The explosion of software, applications and overall technology designed to help with the management and usage of big data have had businesses of all types and sizes getting in the game. Big data isn’t exclusively reserved for big business, and it’s becoming the leading way organizations are better targeting their desired audiences, tailoring their marketing, and improving their efficiency.
While the above-mentioned software and technology do simplify how businesses of all sizes are able to collect and analyze data, this doesn’t mean it’s an obstacle-free experience for all of them. If you’re considering adding or growing big data into your overall business strategy, below are some common mistakes to avoid.
Going Too Big
Yes, the phrase “big data” implies something that’s large, but a lot of companies try to go too big, too fast with their data and analytics. They can dive into data projects head-first, without thinking about feasibility or budget, and these projects rarely bring the results the business initially wanted. Big data, in any sense, is about achieving results through insights, and rather than trying to go too big with initiatives, it’s best to make sure you’re tailoring them to your needs and your resources, in a realistic way. Data projects can get expensive very quickly otherwise.
Not Working With the Right People
If your business can afford it, investing in some type of big data certification or training can be valuable. If you don’t have the ability to have at least one dedicated member of your staff trained in this area, consider hiring a consultant or freelancer. Otherwise, you may find that you’re running in a lot of different directions, without a lot of results.

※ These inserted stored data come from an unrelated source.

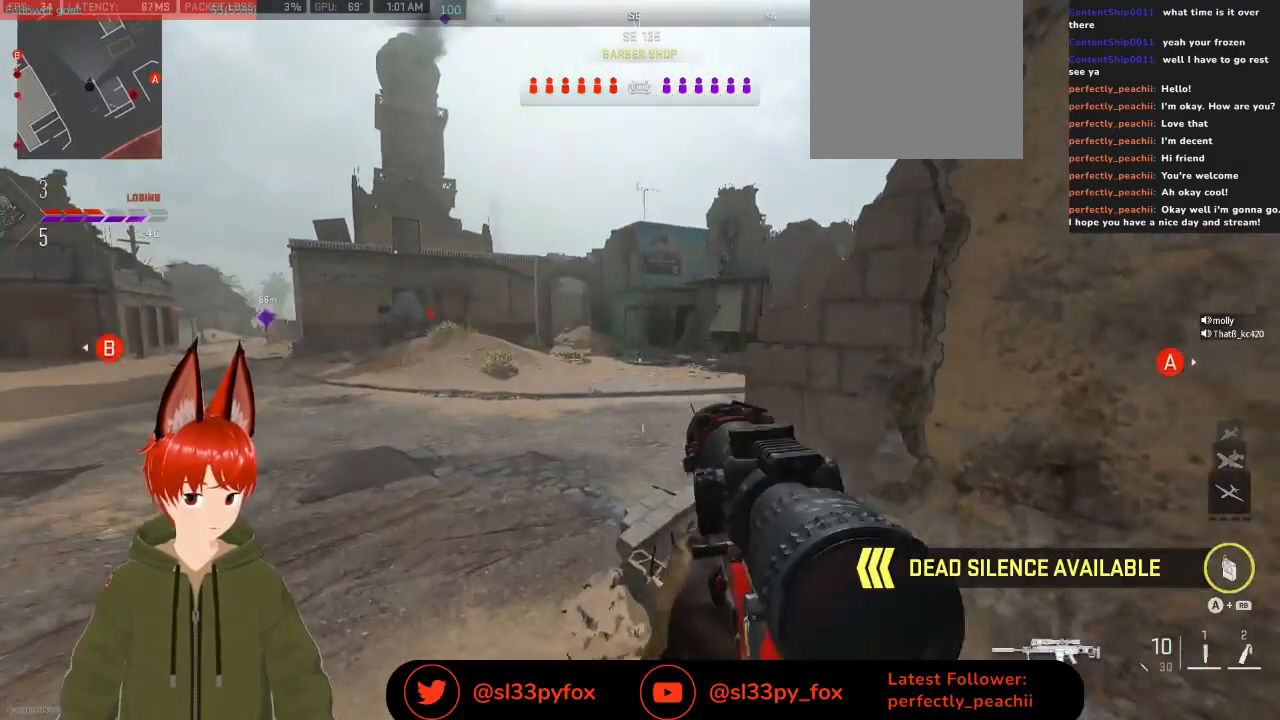
{"buttons": [], "left_stick": "up-right", "right_stick": "center", "events": []}
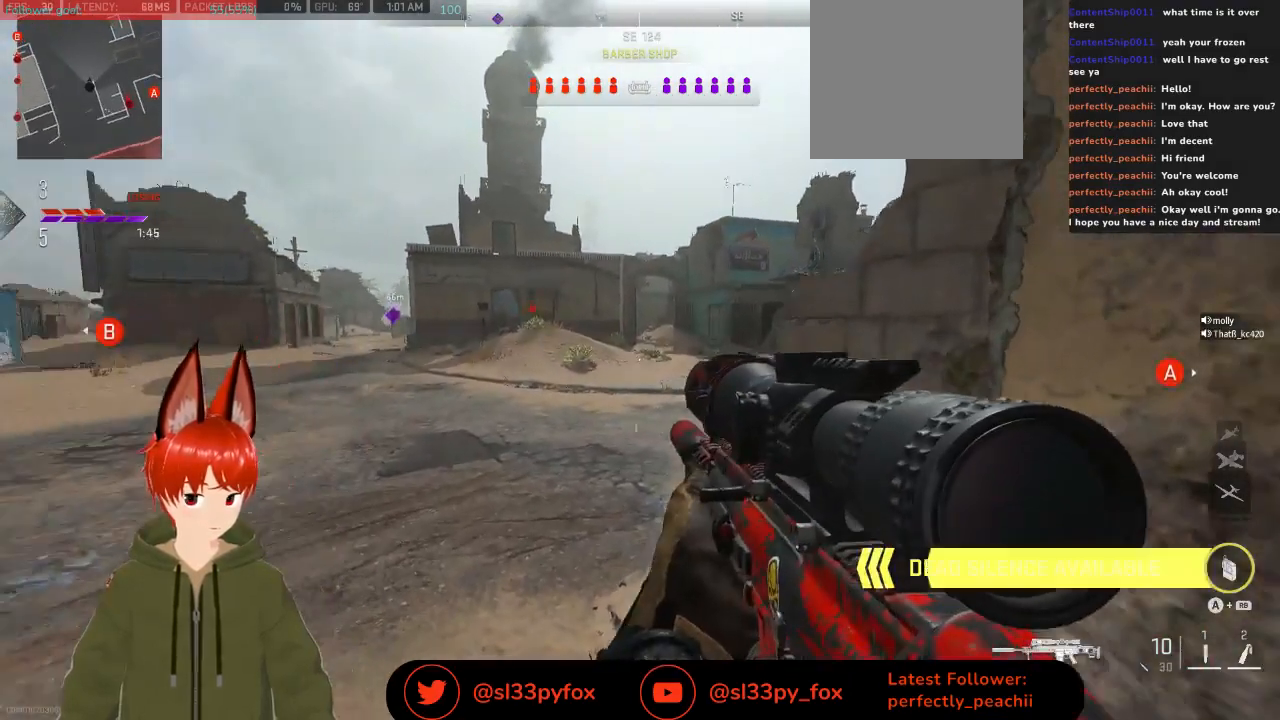
{"buttons": [], "left_stick": "center", "right_stick": "center", "events": [[200, "R3", "down"], [300, "R3", "up"], [367, "left_stick", "center"]]}
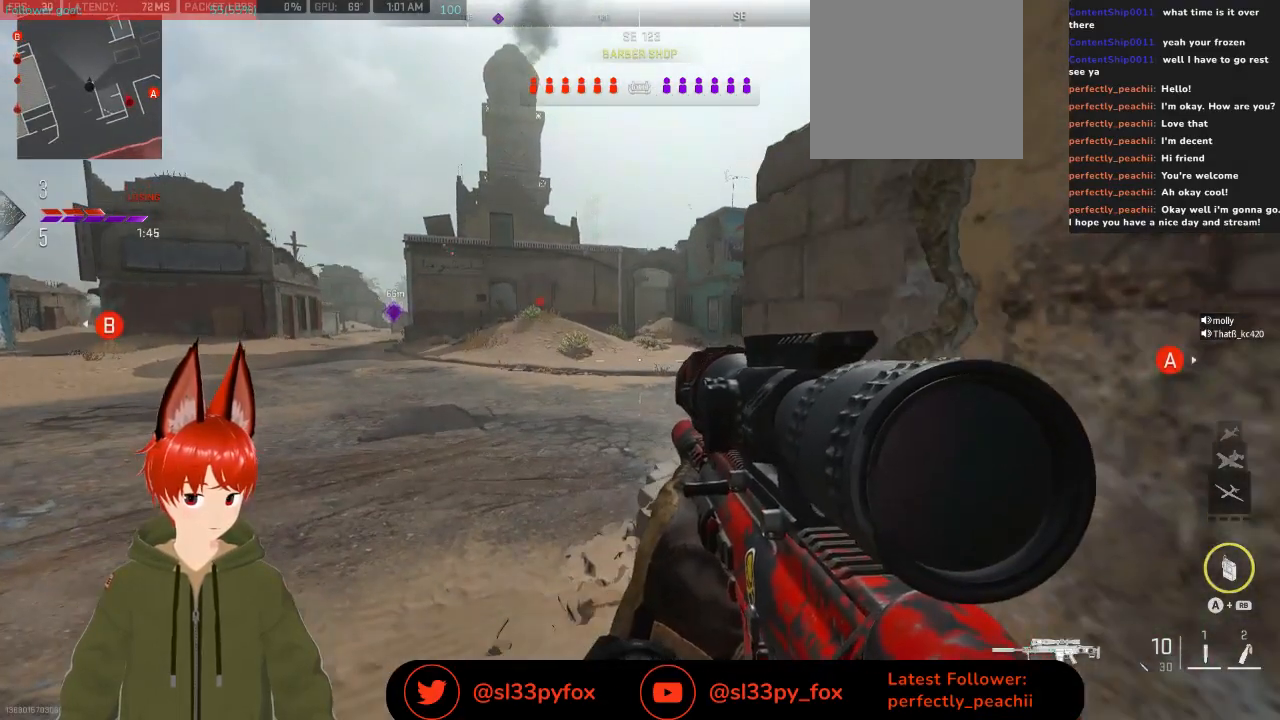
{"buttons": [], "left_stick": "center", "right_stick": "center", "events": [[167, "left_stick", "left"], [400, "left_stick", "center"]]}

Not Knowing The Questions You Want Answered
Big data isn’t just something that sounds useful in a business environment—it is useful, but only if you know why you’re using it. Too often there’s a sense of enthusiasm surrounding big data, but there isn’t a clear understanding of why a business is using it, or what they want to answer as a result. Big data needs to be accompanied by strategy, and it also needs to be guided by measurable metrics and a set of goals.
The Correlation-Causation Conundrum
With all data, whether it’s used in business or not, there’s a big problem, and that’s the confounding of correlation and causation. When companies start working with data, there is a tendency to make the assumption correlation indicates causation. When you’re looking at data and immediately creating a cause and effect relationship, the insights may end up being incorrect. It’s important for a business to be able to differentiate between correlation and cause, to maximize how they analyze and use data.
To sum up, big data is undoubtedly invaluable for businesses at all levels, but even the biggest corporations can make common mistakes with their handling of it. The above are some strong ways to avoid the potential pitfalls of big data in business.